Understanding C# Types
In Hour 1, “The .NET Framework and C#,” you were introduced to the fundamentals of the .NET Framework and C#, including the framework class library, the common language runtime, and the idea of automatic memory management. You briefly learned about namespaces and types and then moved on to statements, expressions, variables, constants, identifiers, and keywords. From those humble beginnings, you then built a simple C# application and learned about debugging in Hour 2, “Introducing Visual Studio.”
Building on what you have already learned, this hour introduces you to the predefined types offered by C# and the different operations that you can perform using them. You then learn about value and reference types. After that, you see nullable types and learn about type conversion.

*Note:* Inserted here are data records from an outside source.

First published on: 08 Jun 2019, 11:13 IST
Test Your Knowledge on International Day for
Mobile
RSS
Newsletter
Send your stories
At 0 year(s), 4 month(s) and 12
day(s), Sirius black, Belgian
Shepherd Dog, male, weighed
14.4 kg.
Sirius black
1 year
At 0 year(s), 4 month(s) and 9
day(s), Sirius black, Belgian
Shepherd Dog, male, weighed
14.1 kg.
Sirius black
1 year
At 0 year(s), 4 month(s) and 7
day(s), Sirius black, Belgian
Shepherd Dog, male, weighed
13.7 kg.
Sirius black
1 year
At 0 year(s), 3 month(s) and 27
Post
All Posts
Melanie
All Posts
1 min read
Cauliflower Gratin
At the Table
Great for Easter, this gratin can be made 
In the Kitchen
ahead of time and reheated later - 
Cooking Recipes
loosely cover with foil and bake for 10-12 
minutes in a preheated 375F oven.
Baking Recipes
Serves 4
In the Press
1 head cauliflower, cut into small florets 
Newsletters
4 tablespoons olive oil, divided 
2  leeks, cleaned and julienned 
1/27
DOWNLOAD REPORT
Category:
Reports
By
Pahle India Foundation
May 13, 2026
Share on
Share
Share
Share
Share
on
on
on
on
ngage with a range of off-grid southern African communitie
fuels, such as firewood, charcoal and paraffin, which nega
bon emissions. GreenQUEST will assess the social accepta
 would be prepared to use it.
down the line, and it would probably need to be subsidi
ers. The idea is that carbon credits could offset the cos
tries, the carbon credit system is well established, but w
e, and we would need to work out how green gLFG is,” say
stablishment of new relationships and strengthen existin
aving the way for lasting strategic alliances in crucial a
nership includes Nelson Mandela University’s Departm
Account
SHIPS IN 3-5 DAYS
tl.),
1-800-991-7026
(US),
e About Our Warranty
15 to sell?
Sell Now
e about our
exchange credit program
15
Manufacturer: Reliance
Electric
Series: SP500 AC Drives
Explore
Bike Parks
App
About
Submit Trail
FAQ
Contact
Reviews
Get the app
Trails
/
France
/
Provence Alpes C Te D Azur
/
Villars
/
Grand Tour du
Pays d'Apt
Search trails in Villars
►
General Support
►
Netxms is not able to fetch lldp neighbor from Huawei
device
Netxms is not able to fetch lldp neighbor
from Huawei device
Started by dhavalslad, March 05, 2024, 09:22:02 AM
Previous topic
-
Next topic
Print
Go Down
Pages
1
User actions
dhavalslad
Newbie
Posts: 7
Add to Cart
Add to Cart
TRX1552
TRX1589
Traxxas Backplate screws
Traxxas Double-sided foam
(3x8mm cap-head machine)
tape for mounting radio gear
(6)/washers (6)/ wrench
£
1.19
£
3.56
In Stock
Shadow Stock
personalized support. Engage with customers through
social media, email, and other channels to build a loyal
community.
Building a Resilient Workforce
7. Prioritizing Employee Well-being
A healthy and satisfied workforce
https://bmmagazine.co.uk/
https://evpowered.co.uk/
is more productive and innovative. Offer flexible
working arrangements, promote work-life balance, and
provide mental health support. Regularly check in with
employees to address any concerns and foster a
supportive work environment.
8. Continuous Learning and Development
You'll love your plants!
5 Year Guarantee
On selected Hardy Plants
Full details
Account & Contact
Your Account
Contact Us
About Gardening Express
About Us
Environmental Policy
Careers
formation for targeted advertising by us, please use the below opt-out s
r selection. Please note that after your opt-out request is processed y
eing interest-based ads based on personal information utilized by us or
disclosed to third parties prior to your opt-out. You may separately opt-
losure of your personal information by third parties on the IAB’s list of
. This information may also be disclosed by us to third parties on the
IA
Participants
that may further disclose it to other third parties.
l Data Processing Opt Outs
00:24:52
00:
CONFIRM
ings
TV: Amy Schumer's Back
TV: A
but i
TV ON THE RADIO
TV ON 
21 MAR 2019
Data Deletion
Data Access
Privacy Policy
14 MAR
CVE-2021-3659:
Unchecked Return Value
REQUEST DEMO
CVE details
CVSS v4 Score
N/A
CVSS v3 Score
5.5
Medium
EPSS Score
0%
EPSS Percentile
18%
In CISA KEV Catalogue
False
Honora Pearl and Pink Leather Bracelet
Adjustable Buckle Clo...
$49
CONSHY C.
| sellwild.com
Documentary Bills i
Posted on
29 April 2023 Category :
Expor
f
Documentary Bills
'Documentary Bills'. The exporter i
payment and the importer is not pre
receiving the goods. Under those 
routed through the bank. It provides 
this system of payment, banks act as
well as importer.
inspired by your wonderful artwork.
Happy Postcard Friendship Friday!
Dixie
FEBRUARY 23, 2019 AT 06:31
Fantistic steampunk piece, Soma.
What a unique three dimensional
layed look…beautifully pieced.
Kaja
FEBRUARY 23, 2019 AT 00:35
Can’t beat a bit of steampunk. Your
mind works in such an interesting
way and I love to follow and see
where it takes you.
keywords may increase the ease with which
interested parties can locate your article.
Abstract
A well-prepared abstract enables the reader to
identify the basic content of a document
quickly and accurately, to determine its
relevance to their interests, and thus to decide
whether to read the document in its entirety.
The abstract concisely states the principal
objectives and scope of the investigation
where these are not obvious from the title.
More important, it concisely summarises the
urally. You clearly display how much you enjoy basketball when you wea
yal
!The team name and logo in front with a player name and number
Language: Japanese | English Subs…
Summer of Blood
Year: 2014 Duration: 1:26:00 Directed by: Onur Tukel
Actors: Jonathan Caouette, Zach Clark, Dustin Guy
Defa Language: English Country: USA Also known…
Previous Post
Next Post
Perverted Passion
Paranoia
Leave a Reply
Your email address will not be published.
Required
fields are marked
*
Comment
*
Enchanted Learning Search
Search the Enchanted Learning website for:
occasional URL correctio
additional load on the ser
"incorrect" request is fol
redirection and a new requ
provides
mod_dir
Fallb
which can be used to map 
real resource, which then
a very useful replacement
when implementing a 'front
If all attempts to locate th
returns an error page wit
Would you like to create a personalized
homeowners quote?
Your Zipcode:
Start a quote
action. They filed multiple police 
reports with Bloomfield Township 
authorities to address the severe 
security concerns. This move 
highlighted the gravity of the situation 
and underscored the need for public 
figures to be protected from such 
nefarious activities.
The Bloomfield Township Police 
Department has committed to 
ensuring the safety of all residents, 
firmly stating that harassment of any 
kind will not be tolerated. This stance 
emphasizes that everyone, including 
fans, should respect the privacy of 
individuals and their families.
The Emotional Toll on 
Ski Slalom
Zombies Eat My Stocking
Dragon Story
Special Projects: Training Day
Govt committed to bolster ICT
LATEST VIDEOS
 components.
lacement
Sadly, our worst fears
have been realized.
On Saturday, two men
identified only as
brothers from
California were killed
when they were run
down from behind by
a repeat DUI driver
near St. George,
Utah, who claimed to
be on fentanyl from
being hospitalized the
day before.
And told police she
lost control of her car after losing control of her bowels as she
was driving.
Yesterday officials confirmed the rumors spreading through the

At the end of this hour, you should have a thorough understanding of the C# types, including the difference between value, reference, and nullable types. You will also have written some more advanced applications that can store and manipulate simple data.
An Overview of Types
C# is both a type-safe and statically typed language. Being statically typed requires you to inform the compiler of the data type for any variable you create. In return, the compiler guarantees that you can only store a compatible data type in that variable, making it type safe. This combination helps prevent common programming errors, leading to a more stable and secure application.
Types are divided into three main categories:
- Value types
- Reference types
- Type parameters
Put simply, a value type is completely self-contained and copied “by value.” This means that variables of a value type directly contain their data, and it is not possible for operations on one to affect the other. Value types are further categorized into structures, enumerated types, and nullable types.
A reference type contains a reference to the actual data, meaning it is possible for two variables to reference the same object, allowing the possibility that operations on one will affect the other. Reference types are further categorized into classes, arrays, interfaces, and delegates.